▶ [PROMPT] Copy out the data that follows, but swap every "across all" for "over all" and keep everything else unchanged. Leave out the pictures.

• • • •

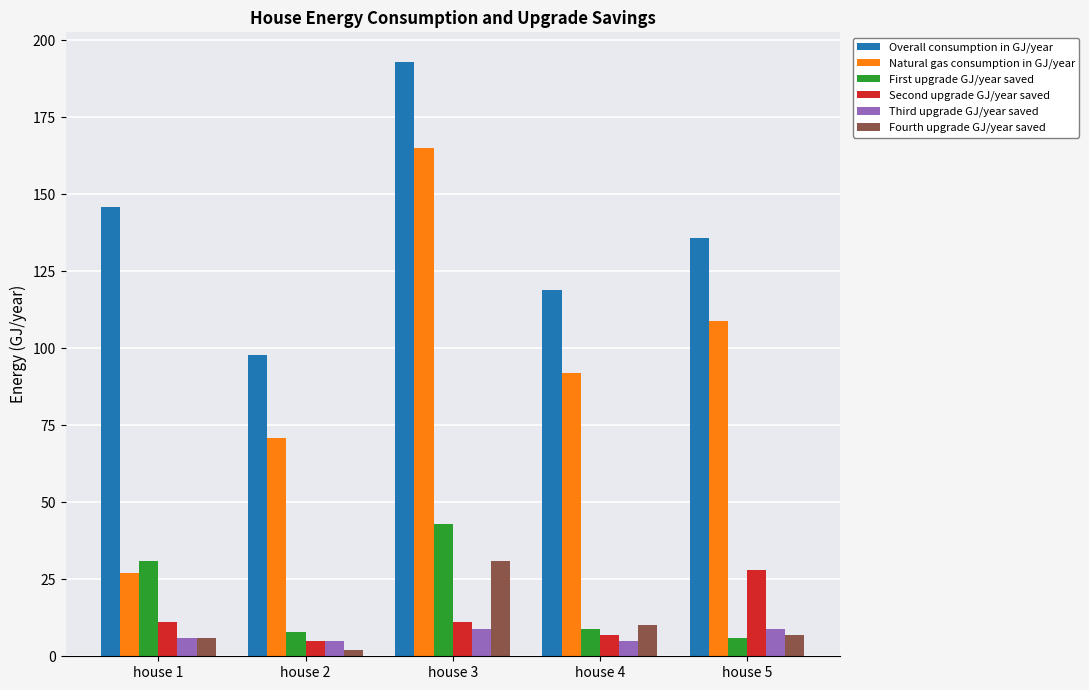

At which category is the sum across all series the highest?

house 3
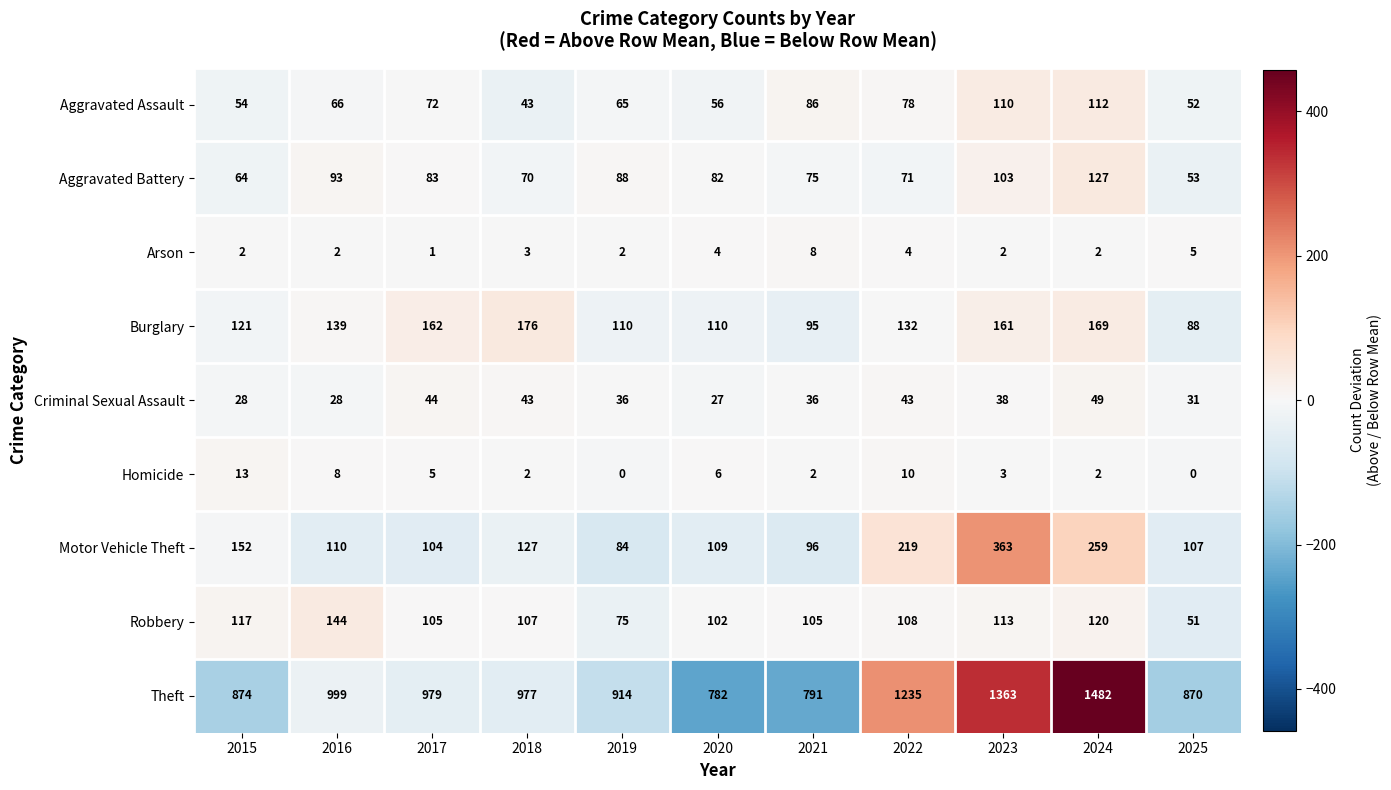

The value of Robbery at 2022 is 108. True or false?

True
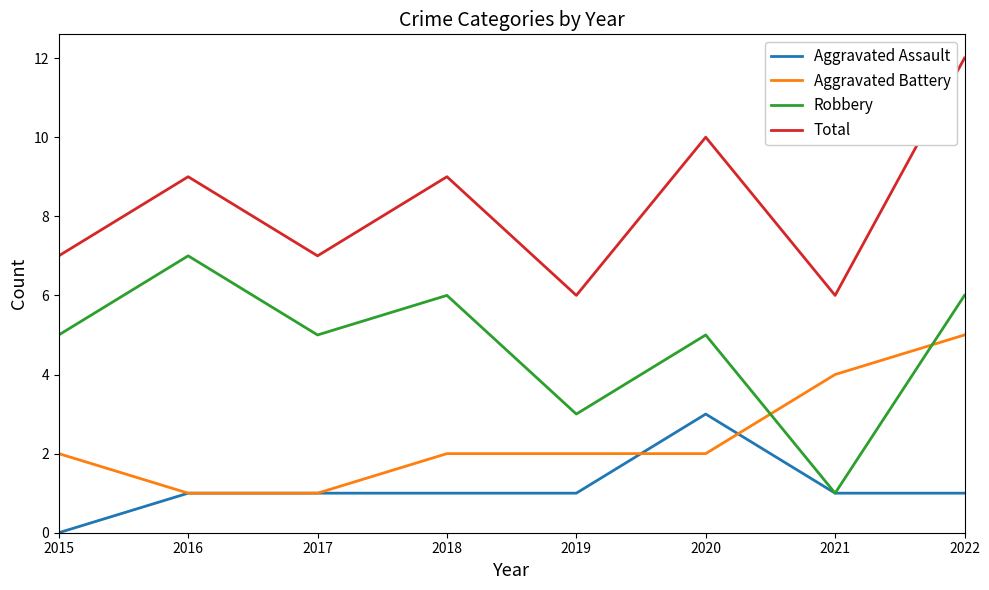

Which series has the largest total across all categories?

Total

• • • •

▶ [TASK SOLUTION]
At which category is the sum over all series the highest?

house 3

The value of Robbery at 2022 is 108. True or false?

True

Which series has the largest total over all categories?

Total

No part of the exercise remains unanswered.